[EXERCISE DIRECTIONS]:
Reproduce each record in the listing below exactly as written.
- - -
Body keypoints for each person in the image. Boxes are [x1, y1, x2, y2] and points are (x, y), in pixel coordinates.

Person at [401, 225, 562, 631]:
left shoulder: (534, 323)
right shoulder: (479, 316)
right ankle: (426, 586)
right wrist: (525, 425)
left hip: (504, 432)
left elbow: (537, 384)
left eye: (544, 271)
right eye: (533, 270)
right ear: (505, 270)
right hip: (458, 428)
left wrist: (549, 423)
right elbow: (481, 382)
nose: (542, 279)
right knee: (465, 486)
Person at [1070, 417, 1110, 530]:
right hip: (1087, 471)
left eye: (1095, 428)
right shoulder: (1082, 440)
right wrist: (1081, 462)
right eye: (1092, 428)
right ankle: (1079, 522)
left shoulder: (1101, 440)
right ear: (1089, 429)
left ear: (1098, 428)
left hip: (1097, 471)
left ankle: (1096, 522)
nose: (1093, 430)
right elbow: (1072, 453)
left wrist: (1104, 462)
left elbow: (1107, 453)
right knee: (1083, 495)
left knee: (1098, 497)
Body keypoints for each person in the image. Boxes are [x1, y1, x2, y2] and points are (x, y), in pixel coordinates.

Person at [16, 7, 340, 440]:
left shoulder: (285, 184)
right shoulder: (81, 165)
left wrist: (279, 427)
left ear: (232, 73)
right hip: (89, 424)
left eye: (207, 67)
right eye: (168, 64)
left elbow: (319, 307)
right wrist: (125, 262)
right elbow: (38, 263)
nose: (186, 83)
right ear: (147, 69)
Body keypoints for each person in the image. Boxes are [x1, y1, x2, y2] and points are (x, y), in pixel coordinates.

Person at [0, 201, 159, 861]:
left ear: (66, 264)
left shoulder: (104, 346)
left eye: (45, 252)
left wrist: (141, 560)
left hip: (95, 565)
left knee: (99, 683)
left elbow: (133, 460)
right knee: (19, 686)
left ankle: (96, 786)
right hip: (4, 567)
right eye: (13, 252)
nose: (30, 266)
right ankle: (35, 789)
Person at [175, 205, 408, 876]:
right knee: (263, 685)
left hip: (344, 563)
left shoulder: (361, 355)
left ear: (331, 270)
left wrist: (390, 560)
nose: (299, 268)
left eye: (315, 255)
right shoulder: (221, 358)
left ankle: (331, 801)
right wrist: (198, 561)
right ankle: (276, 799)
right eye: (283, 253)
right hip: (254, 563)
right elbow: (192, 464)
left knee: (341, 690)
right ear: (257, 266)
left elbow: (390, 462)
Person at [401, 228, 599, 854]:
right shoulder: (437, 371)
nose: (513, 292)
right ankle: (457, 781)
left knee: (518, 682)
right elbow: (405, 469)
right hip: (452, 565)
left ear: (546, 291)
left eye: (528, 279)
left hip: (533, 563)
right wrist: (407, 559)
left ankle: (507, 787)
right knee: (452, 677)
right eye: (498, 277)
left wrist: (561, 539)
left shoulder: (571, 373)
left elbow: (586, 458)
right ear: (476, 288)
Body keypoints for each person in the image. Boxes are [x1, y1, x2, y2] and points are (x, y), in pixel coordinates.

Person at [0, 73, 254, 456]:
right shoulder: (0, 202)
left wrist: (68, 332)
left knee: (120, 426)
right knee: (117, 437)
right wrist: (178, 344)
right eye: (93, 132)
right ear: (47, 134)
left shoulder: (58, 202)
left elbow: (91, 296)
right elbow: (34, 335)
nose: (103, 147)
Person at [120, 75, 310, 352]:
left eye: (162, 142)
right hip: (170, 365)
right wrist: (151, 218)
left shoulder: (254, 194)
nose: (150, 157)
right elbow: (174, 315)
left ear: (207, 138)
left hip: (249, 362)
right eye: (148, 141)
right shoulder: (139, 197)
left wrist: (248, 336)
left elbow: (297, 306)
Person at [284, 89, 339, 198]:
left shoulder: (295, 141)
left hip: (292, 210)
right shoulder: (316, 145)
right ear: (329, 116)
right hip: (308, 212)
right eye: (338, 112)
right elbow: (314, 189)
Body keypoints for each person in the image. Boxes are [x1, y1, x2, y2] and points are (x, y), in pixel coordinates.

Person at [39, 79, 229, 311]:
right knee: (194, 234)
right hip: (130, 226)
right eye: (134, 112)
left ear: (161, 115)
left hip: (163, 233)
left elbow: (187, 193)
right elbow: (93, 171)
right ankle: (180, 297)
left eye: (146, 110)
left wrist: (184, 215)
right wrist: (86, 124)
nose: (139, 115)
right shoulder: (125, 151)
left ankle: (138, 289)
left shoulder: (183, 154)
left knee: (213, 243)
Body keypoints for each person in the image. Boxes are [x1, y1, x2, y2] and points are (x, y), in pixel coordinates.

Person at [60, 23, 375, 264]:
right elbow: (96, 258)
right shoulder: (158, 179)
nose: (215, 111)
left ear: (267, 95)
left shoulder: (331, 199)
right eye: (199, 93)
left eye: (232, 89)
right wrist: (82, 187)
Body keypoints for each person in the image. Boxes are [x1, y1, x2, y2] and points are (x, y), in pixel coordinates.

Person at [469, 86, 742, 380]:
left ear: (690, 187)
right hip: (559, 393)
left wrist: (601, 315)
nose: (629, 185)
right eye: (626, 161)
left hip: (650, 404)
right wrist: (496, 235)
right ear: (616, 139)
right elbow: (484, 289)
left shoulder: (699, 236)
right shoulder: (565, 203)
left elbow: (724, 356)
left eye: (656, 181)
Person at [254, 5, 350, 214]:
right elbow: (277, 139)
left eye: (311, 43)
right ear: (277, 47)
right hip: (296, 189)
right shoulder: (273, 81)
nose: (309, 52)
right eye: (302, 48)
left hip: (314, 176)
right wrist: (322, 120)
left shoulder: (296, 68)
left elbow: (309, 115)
- - -
[RESPONSE BELOW]:
Body keypoints for each person in the image. Boxes are [x1, y1, x2, y2] and points are (x, y), in pixel coordinates.

Person at [401, 225, 562, 631]:
left shoulder: (534, 323)
right shoulder: (479, 316)
right ankle: (426, 586)
right wrist: (525, 425)
left hip: (504, 432)
left elbow: (537, 384)
left eye: (544, 271)
right eye: (533, 270)
right ear: (505, 270)
right hip: (458, 428)
left wrist: (549, 423)
right elbow: (481, 382)
nose: (542, 279)
right knee: (465, 486)
Person at [1070, 417, 1110, 530]:
right hip: (1087, 471)
left eye: (1095, 428)
right shoulder: (1082, 440)
right wrist: (1081, 462)
right eye: (1092, 428)
right ankle: (1079, 522)
left shoulder: (1101, 440)
right ear: (1089, 429)
left ear: (1098, 428)
left hip: (1097, 471)
left ankle: (1096, 522)
nose: (1093, 430)
right elbow: (1072, 453)
left wrist: (1104, 462)
left elbow: (1107, 453)
right knee: (1083, 495)
left knee: (1098, 497)
Body keypoints for each person in the image. Boxes are [x1, y1, x2, y2] and points are (x, y), in pixel coordinates.

Person at [16, 7, 340, 440]:
left shoulder: (285, 184)
right shoulder: (81, 165)
left wrist: (279, 427)
left ear: (232, 73)
right hip: (89, 424)
left eye: (207, 67)
right eye: (168, 64)
left elbow: (319, 307)
right wrist: (125, 262)
right elbow: (38, 263)
nose: (186, 83)
right ear: (147, 69)
Body keypoints for each person in the image. Boxes are [x1, y1, x2, y2] and points are (x, y), in pixel coordinates.

Person at [0, 201, 159, 861]:
left ear: (66, 264)
left shoulder: (104, 346)
left eye: (45, 252)
left wrist: (141, 560)
left hip: (95, 565)
left knee: (99, 683)
left elbow: (133, 460)
right knee: (19, 686)
left ankle: (96, 786)
right hip: (4, 567)
right eye: (13, 252)
nose: (30, 266)
right ankle: (35, 789)
Person at [175, 205, 408, 876]:
right knee: (263, 685)
left hip: (344, 563)
left shoulder: (361, 355)
left ear: (331, 270)
left wrist: (390, 560)
nose: (299, 268)
left eye: (315, 255)
right shoulder: (221, 358)
left ankle: (331, 801)
right wrist: (198, 561)
right ankle: (276, 799)
right eye: (283, 253)
right hip: (254, 563)
right elbow: (192, 464)
left knee: (341, 690)
right ear: (257, 266)
left elbow: (390, 462)
Person at [401, 228, 599, 854]:
right shoulder: (437, 371)
nose: (513, 292)
right ankle: (457, 781)
left knee: (518, 682)
right elbow: (405, 469)
right hip: (452, 565)
left ear: (546, 291)
left eye: (528, 279)
left hip: (533, 563)
right wrist: (407, 559)
left ankle: (507, 787)
right knee: (452, 677)
right eye: (498, 277)
left wrist: (561, 539)
left shoulder: (571, 373)
left elbow: (586, 458)
right ear: (476, 288)
Body keypoints for each person in the image. Boxes are [x1, y1, x2, y2] and points are (x, y), in pixel coordinates.

Person at [0, 73, 254, 456]:
right shoulder: (0, 202)
left wrist: (68, 332)
left knee: (120, 426)
right knee: (117, 437)
right wrist: (178, 344)
right eye: (93, 132)
right ear: (47, 134)
left shoulder: (58, 202)
left elbow: (91, 296)
right elbow: (34, 335)
nose: (103, 147)
Person at [120, 75, 310, 352]:
left eye: (162, 142)
right hip: (170, 365)
right wrist: (151, 218)
left shoulder: (254, 194)
nose: (150, 157)
right elbow: (174, 315)
left ear: (207, 138)
left hip: (249, 362)
right eye: (148, 141)
right shoulder: (139, 197)
left wrist: (248, 336)
left elbow: (297, 306)
Person at [284, 89, 339, 198]:
left shoulder: (295, 141)
left hip: (292, 210)
right shoulder: (316, 145)
right ear: (329, 116)
right hip: (308, 212)
right eye: (338, 112)
right elbow: (314, 189)
Body keypoints for each person in the image. Boxes are [x1, y1, x2, y2] and points are (x, y), in pixel coordinates.

Person at [39, 79, 229, 311]:
right knee: (194, 234)
right hip: (130, 226)
right eye: (134, 112)
left ear: (161, 115)
left hip: (163, 233)
left elbow: (187, 193)
right elbow: (93, 171)
right ankle: (180, 297)
left eye: (146, 110)
left wrist: (184, 215)
right wrist: (86, 124)
nose: (139, 115)
right shoulder: (125, 151)
left ankle: (138, 289)
left shoulder: (183, 154)
left knee: (213, 243)
Body keypoints for each person in the image. Boxes are [x1, y1, x2, y2] and points are (x, y), in pixel coordinates.

Person at [60, 23, 375, 264]:
right elbow: (96, 258)
right shoulder: (158, 179)
nose: (215, 111)
left ear: (267, 95)
left shoulder: (331, 199)
right eye: (199, 93)
left eye: (232, 89)
right wrist: (82, 187)
Body keypoints for each person in the image. Boxes are [x1, y1, x2, y2] and points are (x, y), in pixel coordinates.

Person at [469, 86, 742, 380]:
left ear: (690, 187)
right hip: (559, 393)
left wrist: (601, 315)
nose: (629, 185)
right eye: (626, 161)
left hip: (650, 404)
right wrist: (496, 235)
right ear: (616, 139)
right elbow: (484, 289)
left shoulder: (699, 236)
right shoulder: (565, 203)
left elbow: (724, 356)
left eye: (656, 181)
Person at [254, 5, 350, 214]:
right elbow: (277, 139)
left eye: (311, 43)
right ear: (277, 47)
right hip: (296, 189)
right shoulder: (273, 81)
nose: (309, 52)
right eye: (302, 48)
left hip: (314, 176)
right wrist: (322, 120)
left shoulder: (296, 68)
left elbow: (309, 115)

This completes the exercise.